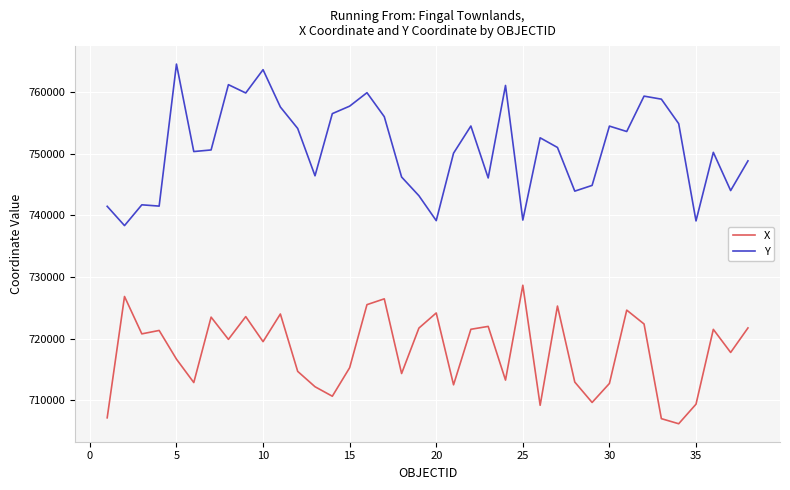

Which series has the largest total across all categories?

Y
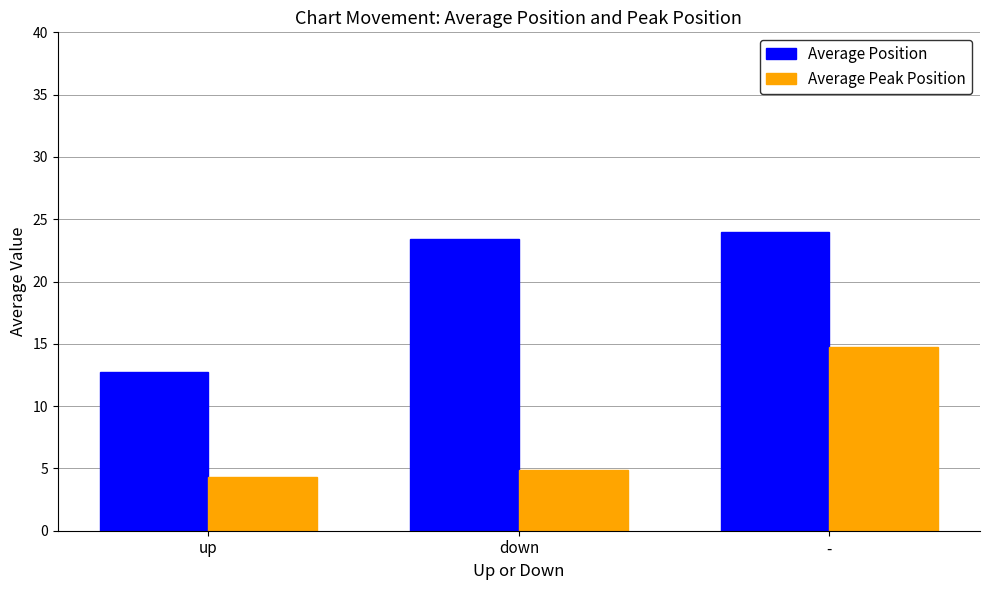

True or false: Average Position has a value of 23.4 at down.

True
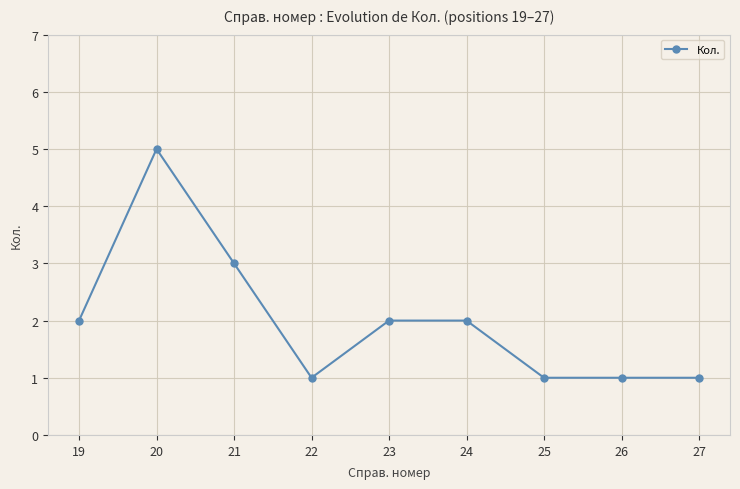

How many values are between 1 and 2?

7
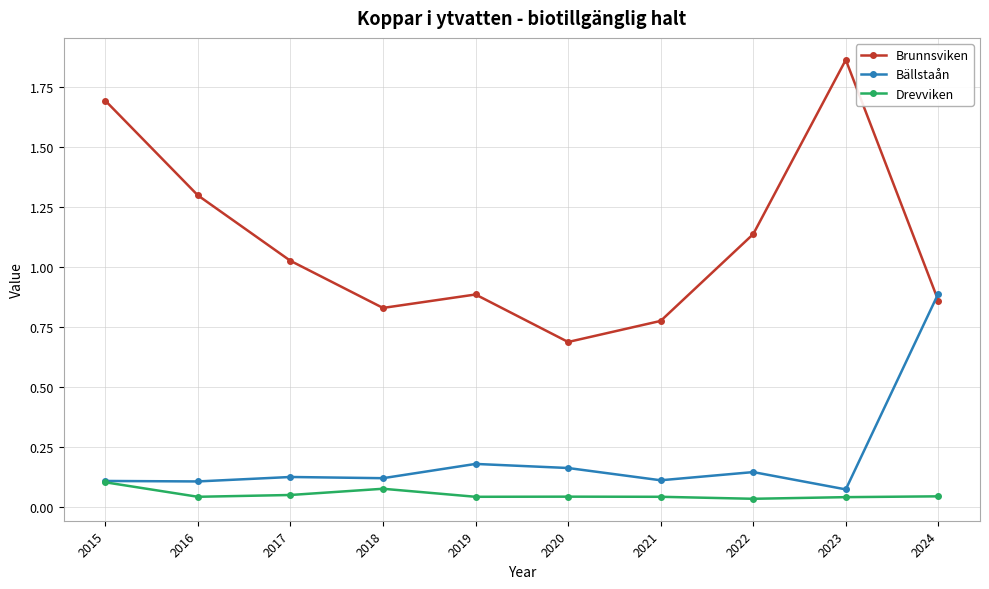

Which series has the largest range (max minus min)?

Brunnsviken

DIRECTIONS FOR THIS TASK:
Rewrite the lines from the one with "How many values are between 1 and 2?" through the end of the lines, replacing "values" with "numbers" and changing nothing else. Leave out the pictures.

RESULT OF THE TASK:
How many numbers are between 1 and 2?

7

Which series has the largest range (max minus min)?

Brunnsviken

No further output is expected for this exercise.